#### Alıştırma görevi:
Alıntıya göre yazar, Joan Crawford'dan ayrıntılı söz etmek yerine neden Greta Garbo'yu ayrıntılı tanıtmaya karar veriyor? Bir iki cümleyle açıklayın.

Anne Frank'in odasının duvarı

Duvardaki Greta Garbo fotoğrafı...
Hayata bakın ki Anne'in hayranı olduğu Greta Garbo'nun bir hayranı daha vardır: Anne'in ölümüne neden olan Adolf Hitler! İşte sanat bazen bu tarz oyunlarla buluşturabilir farklı dünyaları...

Greta Garbo filmleri genelde çok melankolik olur. Kendi de melankolik bir insandır. Ben bile hayatını okurken ve yazarken etkisinde kalmadım değil. Kadını mutlu olarak sayılı dakikalarda görürsünüz çoğu filminde. Maalesef bu filminde de öyle. Yine de bana kalırsa Greta Garbo'nun en iyi filmlerinden biridir Grand Hotel. Bunda filmin kadrosunda yer alan diğer muhteşem oyuncuların da etkisi büyük. Özellikle Joan Crawford...Bu filmle bir Greta Garbo hayranı olmayı beklerken ben bir Joan Crawford hayranı oldum diyebilirim:) 


Greta Garbo

Joan Crawford
Aslında size detaylı olarak Joan Crawford'dan bahsetmeyi düşünürken, bu filmin Garbo'nun en iyi filmlerinden biri olduğu gerekçesiyle, Garbo'yu detaylıca tanımanın daha doğru olduğu kanısına vardım. O zaman buyrun kendisini biraz tanıyalım :)

Greta Garbo, İsveç'in Stochholm şehrinde işçi bir anne ve babanın kızı olarak dünyaya gelir. 14 yaşındayken babasının ani ölümü, Greta'yı okulu bırakarak çalışmaya iter. Bir giyim mağazasında işe başlayan genç kız, güzelliği fark edilmeyecek gibi olmayınca, mağazanın şapka modelliğini yaparak gazetelerde çıkan reklamlarında yer alır. Kısa bir süre sonra aynı mağazanın kısa reklam filmlerinde de boy göstermeye başlar. Bu zamana kadar herhangi bir oyunculuk deneyimi olmayan ve çocukluğundan beri bu yönde büyük hayalleri olan Greta, bu reklamla bir komedi film yönetmeninin dikkatini çeker ve bir filminde yer alması için teklif alır. Bu ilk tecrübesinden hem keyif hem de cesaret alır Greta. İsveç Drama Okuluna (1922) başvurur ve burs kazanır. Ve nihayet İsveçli büyük bir yönetmen (Mauritz Stiller) onu fark eder; drama okulundan koparır ve bir filminde rol verir: Gösta Berling Saga (1924). Greta bu filmde henüz 18 yaşındadır:)
Gösta Berling Saga (1924)

#### Veri satırları:
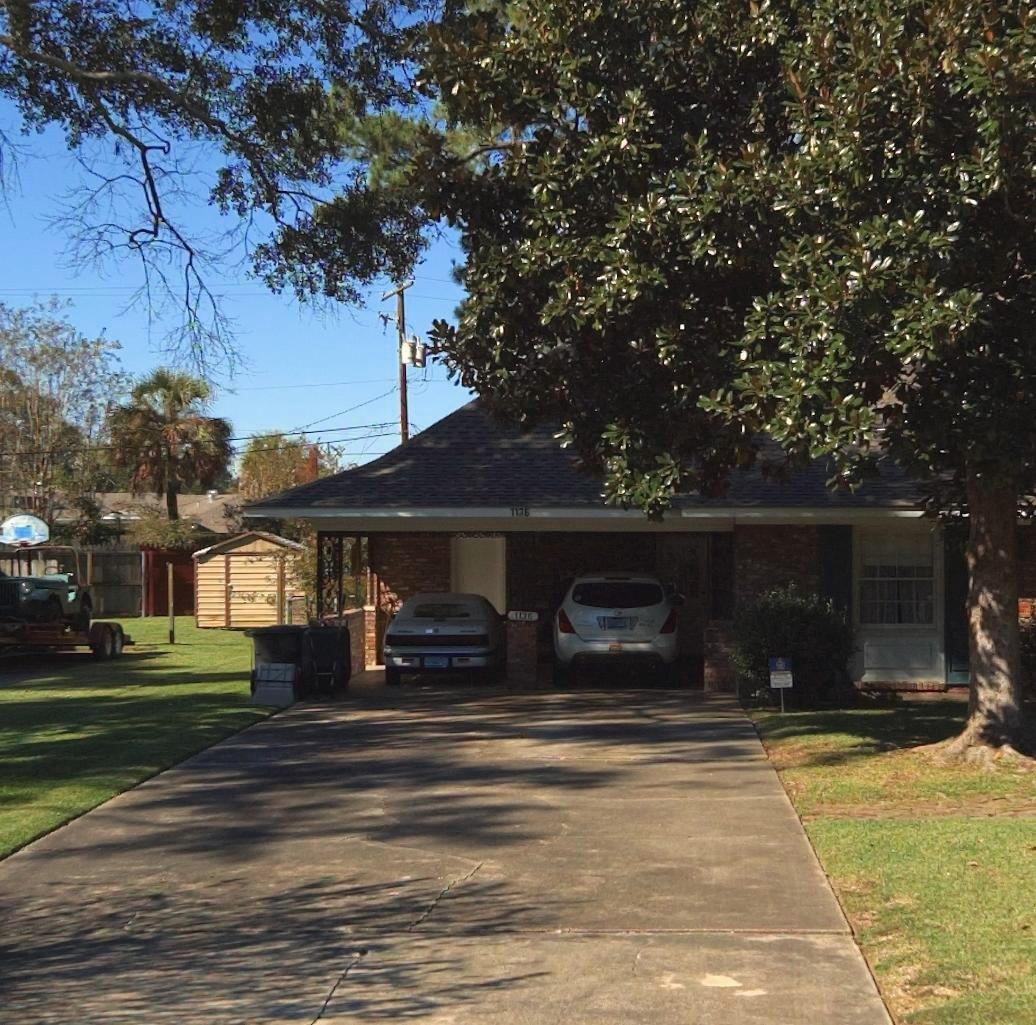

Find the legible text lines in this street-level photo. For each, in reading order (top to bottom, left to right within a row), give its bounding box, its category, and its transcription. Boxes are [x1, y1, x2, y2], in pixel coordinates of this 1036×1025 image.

[508, 506, 531, 519] StreetNumber: 1136
[513, 610, 534, 622] StreetNumber: 1136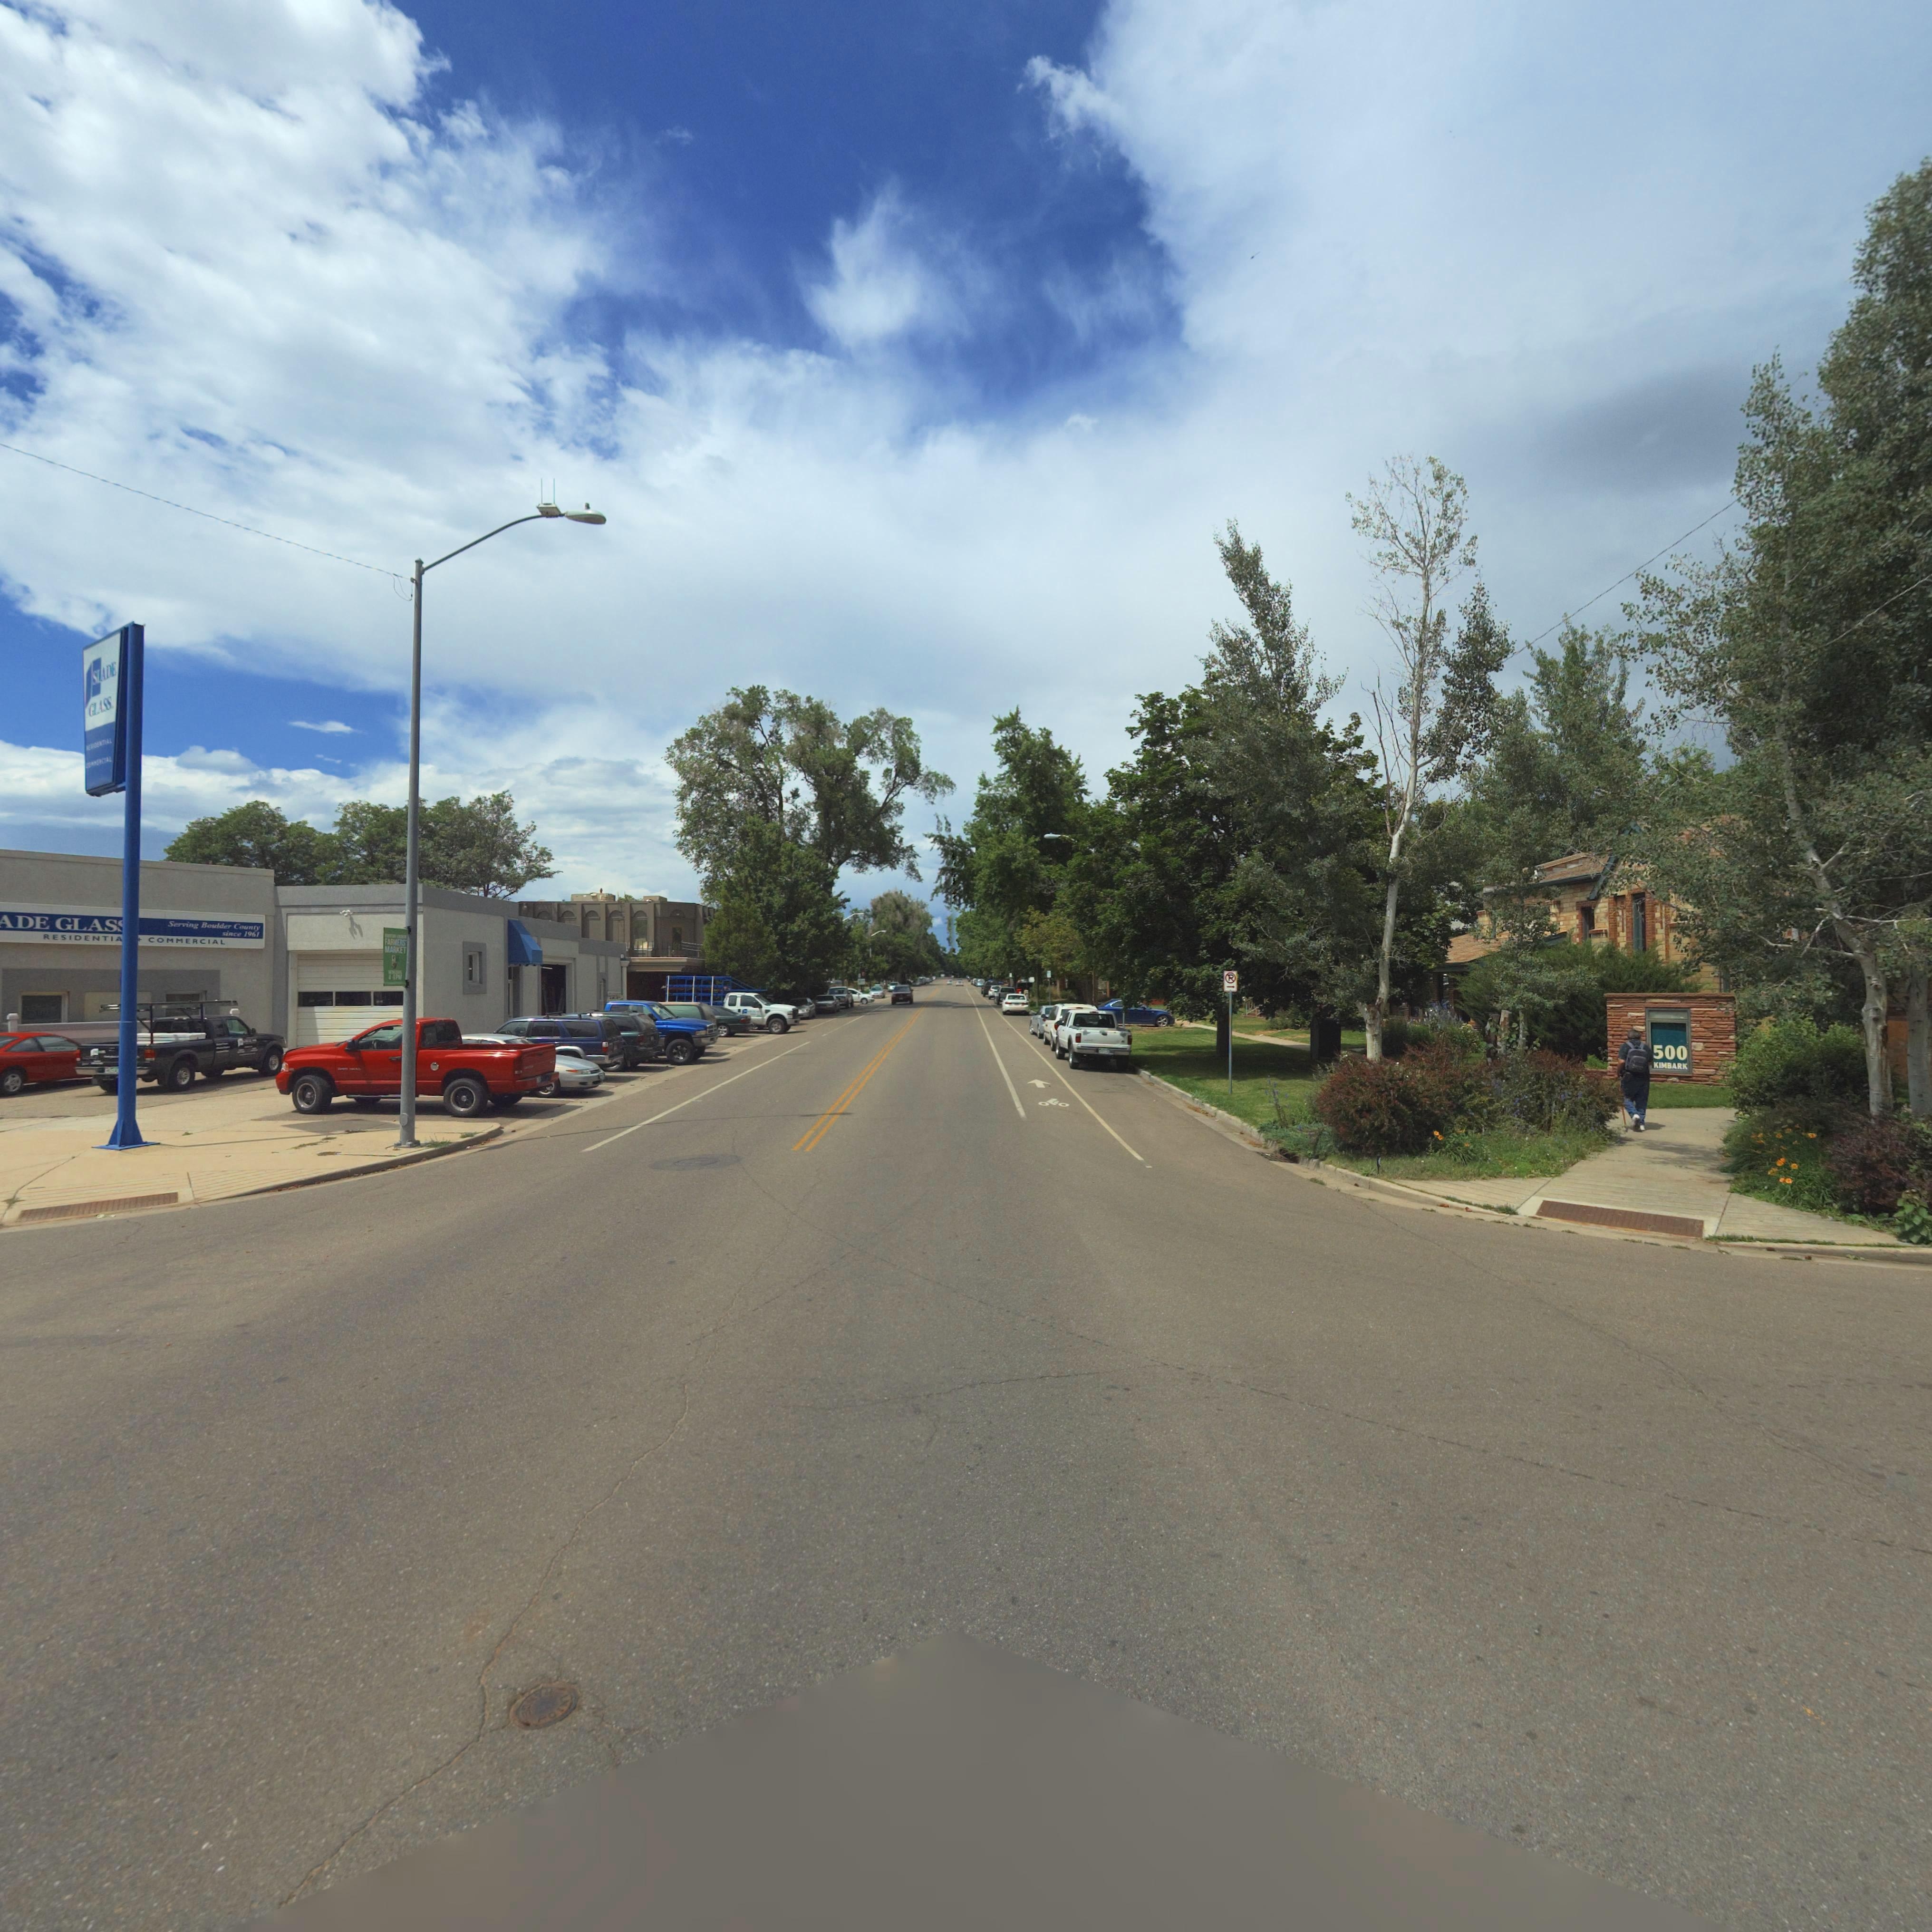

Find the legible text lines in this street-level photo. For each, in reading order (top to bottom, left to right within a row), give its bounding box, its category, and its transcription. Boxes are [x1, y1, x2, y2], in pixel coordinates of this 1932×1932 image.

#### Görev çözümü:
Yazar, Grand Hotel'in Garbo'nun en iyi filmlerinden biri olduğunu düşünüyor. Bu gerekçeyle Garbo'yu ayrıntılı tanıtmanın daha doğru olacağı kanısına varıyor.